Tutorial 2: New Frontiers in Statistical Machine Translation
Philipp Koehn
The tutorial reviews the current state of the art of statistical machine translation and points to the open questions in the field. The main thrusts of work in the field are at this point:
- developing linguistically more motivated models such as grammar-based translation models and handling of morphology;
- employing advances of machine learning to the hard structured predicition model (discriminative training, Bayesian models, decision rules);
- integrating machine translation into wider applications such as speech translation or translation tools for human translators.
The tutorial will also feature a short session that introduces the widely used Moses toolkit.
Biography
Philipp Koehn is a reader at the University of Edinburgh. He received his PhD from the University of Southern California, where he was a research assistant at the Information Sciences Institute (ISI) from 1997 to 2003. He was a postdoctoral research associate at the Massachusetts Institute of Technology (MIT) in 2004, and joined the University of Edinburgh as a lecturer in 2005. His research centers on statistical machine translation, but he has also worked on speech, text classification and information extraction.
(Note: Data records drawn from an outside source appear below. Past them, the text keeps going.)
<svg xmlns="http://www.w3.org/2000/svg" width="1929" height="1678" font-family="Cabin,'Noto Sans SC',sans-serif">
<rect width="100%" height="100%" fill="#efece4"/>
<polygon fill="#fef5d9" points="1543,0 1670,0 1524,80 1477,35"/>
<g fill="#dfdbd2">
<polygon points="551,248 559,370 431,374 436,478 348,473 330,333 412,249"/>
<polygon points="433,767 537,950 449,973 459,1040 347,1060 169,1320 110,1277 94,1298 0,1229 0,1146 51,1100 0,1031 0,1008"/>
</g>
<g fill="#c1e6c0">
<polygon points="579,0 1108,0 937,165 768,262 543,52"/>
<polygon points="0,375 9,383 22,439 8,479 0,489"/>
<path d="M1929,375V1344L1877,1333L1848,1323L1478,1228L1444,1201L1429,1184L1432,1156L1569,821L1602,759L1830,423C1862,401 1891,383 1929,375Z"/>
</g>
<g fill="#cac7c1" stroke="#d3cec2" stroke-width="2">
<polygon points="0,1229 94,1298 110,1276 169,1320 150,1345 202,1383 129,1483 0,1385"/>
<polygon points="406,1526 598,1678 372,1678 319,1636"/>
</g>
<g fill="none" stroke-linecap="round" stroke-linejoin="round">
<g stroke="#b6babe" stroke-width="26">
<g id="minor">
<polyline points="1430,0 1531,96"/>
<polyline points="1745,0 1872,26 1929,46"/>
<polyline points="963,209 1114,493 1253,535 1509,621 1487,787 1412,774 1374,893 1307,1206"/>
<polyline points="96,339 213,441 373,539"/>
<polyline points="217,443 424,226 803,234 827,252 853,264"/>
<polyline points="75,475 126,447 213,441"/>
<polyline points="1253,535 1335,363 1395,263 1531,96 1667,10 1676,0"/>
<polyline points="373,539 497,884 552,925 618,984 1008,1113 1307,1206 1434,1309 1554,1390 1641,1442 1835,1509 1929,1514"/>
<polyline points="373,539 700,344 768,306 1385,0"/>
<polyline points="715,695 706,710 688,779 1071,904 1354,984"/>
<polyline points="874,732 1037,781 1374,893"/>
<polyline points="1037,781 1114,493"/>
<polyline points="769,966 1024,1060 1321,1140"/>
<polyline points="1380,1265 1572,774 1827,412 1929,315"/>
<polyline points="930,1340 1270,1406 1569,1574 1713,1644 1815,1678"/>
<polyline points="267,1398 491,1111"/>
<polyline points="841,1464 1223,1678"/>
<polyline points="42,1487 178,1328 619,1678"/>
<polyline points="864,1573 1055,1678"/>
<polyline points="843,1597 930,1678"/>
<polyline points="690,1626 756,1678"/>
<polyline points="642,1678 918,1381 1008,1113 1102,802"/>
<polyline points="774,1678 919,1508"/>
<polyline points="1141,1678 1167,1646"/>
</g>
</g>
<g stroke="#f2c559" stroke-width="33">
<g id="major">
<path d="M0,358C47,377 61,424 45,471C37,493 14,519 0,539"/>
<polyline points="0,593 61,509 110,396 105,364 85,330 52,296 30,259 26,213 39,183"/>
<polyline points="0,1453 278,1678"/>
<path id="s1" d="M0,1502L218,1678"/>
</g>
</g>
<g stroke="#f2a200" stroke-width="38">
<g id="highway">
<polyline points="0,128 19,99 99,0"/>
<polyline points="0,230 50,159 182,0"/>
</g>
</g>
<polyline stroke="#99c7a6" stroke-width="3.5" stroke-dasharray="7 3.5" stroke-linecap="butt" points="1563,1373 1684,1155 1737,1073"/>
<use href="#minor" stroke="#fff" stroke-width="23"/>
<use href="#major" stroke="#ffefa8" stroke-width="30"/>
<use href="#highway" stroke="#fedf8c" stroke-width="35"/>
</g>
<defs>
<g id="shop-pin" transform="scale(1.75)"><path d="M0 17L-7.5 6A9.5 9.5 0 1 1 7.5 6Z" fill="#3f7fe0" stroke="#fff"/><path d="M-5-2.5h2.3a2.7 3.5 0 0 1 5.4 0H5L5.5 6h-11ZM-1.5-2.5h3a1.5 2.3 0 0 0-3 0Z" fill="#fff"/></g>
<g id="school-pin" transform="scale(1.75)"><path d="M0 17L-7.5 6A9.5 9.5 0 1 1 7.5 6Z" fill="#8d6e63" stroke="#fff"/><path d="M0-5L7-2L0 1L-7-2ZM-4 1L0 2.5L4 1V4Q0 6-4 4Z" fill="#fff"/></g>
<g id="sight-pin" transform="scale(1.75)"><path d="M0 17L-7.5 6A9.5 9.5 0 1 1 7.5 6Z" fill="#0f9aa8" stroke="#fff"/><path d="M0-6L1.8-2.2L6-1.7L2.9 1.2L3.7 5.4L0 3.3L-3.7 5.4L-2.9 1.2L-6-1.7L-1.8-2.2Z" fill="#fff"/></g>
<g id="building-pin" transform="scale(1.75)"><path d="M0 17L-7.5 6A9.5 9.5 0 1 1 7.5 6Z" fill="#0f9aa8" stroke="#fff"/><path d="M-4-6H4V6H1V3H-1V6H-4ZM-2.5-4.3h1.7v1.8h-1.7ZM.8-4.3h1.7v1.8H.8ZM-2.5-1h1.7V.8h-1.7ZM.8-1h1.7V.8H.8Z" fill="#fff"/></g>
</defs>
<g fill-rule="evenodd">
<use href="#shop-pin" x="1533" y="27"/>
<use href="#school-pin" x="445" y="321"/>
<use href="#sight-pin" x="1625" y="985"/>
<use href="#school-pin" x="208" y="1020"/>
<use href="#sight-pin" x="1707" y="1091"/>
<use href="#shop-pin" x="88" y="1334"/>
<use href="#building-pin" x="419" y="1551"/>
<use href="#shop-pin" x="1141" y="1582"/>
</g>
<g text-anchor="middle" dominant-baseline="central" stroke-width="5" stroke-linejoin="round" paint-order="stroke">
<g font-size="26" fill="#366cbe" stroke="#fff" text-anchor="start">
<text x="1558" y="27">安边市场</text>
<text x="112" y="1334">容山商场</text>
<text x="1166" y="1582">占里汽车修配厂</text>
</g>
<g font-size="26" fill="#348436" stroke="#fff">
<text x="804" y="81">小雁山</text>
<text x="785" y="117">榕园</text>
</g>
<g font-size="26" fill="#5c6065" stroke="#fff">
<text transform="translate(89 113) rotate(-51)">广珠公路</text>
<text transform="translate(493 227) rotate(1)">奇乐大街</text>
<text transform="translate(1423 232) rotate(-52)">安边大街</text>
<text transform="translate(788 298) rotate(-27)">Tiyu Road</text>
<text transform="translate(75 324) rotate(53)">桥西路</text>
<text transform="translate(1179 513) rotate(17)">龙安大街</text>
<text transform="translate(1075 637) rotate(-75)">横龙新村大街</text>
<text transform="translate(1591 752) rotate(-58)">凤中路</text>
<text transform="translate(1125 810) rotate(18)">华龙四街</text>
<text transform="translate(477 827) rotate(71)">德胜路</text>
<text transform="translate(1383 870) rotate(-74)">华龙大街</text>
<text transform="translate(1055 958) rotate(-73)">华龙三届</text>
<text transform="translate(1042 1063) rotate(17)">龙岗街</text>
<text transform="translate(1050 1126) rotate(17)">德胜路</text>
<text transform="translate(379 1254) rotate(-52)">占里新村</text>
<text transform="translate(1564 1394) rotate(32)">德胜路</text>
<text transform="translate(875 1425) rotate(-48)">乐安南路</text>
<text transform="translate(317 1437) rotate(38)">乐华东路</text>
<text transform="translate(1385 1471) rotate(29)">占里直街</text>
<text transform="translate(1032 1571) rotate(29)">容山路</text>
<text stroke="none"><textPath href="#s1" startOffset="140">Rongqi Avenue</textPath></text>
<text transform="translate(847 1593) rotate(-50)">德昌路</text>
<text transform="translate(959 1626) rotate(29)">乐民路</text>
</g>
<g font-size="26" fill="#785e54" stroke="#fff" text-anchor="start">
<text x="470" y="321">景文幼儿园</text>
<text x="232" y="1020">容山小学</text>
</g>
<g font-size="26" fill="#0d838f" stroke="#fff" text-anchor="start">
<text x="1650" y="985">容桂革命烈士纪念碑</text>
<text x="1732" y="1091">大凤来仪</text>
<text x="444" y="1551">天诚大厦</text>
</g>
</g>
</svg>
Besides his research, his major contribution to the machine translation community are the preparation and release of the Europarl corpus, as well as the Pharaoh and Moses decoder --- all of which are widely used. The statistical machine translation that was developed under his leadership over the last years is one of the top performers in recent DARPA, IWSLT and WMT competitions. He has been organising a series of workshops on statistical machine translation at the ACL conferences with a shared task concerning the translation between European languages. He is president of the ACL Special Interest Group on Machine Translation and author of the textbook on Statistical Machine Translation. His research is funded by DARPA (GALE project) and the European Commission (EuroMatrix, EuroMatrixPlus, and LetsMT projects).